▶ Task instructions
For the data below, restate word for word only the lines from the line containing "thumb mcp: (311, 1205)" through the line containing "index mcp: (503, 1132)", both ends included.

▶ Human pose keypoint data
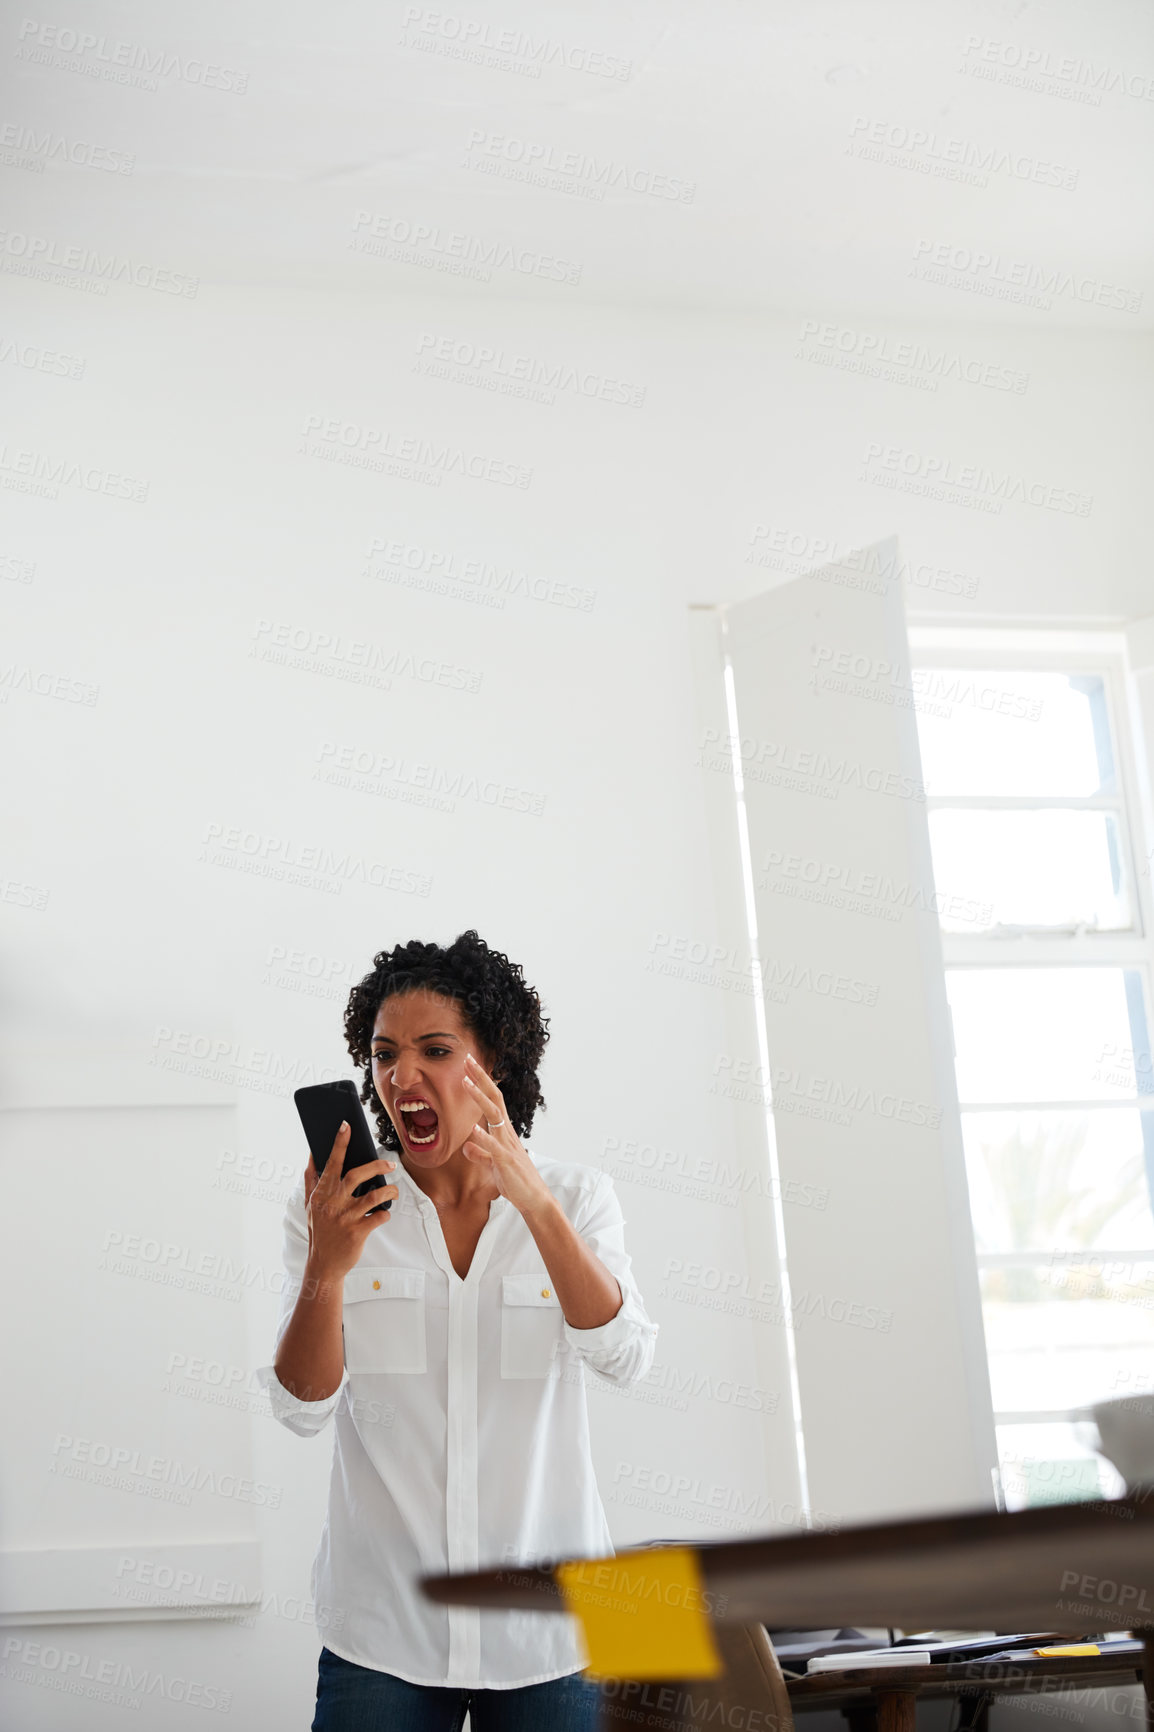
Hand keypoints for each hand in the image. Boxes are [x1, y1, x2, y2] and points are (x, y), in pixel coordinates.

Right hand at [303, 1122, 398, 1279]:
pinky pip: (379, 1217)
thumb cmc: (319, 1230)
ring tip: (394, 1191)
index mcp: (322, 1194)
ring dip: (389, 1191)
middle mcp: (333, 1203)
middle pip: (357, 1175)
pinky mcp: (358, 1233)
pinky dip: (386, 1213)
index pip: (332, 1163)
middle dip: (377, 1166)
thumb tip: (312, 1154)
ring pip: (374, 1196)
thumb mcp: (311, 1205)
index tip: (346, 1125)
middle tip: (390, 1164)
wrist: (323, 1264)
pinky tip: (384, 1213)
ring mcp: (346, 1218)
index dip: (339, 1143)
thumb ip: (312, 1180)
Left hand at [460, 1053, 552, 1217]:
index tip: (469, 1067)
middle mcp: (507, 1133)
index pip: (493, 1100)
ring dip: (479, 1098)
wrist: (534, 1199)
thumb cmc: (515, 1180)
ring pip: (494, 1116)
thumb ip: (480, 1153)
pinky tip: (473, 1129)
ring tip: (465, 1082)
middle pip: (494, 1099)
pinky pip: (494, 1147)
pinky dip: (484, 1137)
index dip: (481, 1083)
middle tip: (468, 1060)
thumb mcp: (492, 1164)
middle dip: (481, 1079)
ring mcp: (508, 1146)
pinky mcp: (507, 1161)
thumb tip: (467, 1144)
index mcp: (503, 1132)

==

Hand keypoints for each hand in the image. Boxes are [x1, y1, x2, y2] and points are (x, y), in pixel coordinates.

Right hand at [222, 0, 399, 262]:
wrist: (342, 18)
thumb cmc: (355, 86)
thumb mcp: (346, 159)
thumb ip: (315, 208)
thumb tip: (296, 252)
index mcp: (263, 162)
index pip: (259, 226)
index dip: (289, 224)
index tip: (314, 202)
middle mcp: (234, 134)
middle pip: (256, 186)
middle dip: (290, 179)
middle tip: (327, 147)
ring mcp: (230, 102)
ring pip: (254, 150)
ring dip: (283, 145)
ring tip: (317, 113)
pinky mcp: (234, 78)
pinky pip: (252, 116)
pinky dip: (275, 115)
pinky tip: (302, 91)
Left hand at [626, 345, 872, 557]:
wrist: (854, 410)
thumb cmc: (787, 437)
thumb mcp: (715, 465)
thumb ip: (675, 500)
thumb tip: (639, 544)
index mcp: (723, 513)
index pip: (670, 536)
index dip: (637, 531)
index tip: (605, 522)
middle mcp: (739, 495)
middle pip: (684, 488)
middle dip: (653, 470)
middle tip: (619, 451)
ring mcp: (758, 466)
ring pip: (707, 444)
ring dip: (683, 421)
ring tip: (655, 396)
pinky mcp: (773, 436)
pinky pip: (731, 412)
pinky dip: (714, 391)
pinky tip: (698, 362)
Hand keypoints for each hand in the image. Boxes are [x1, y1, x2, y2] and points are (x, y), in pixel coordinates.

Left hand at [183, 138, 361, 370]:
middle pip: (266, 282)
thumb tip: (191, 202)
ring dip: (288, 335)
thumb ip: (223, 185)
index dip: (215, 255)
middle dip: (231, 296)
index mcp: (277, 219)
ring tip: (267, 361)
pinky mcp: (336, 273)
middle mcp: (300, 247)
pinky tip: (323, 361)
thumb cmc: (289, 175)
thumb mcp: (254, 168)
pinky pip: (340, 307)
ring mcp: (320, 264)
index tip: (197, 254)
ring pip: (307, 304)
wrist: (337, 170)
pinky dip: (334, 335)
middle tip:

▶ Completed task
thumb mcp: (311, 1205)
index tip: (346, 1125)
middle tip: (390, 1164)
wrist: (323, 1264)
pinky tip: (384, 1213)
ring mcp: (346, 1218)
index dip: (339, 1143)
thumb ip: (312, 1180)
Left hand at [460, 1053, 552, 1217]:
index tip: (469, 1067)
middle mcp: (507, 1133)
index pip: (493, 1100)
ring dip: (479, 1098)
wrist: (534, 1199)
thumb cmc: (515, 1180)
ring pip: (494, 1116)
thumb ip: (480, 1153)
pinky tip: (473, 1129)
ring tip: (465, 1082)
middle pip: (494, 1099)
pinky pip: (494, 1147)
pinky dip: (484, 1137)
index dip: (481, 1083)
middle tip: (468, 1060)
thumb mcp: (492, 1164)
middle dip: (481, 1079)
ring mcp: (508, 1146)
pinky mcp: (507, 1161)
thumb tip: (467, 1144)
index mcp: (503, 1132)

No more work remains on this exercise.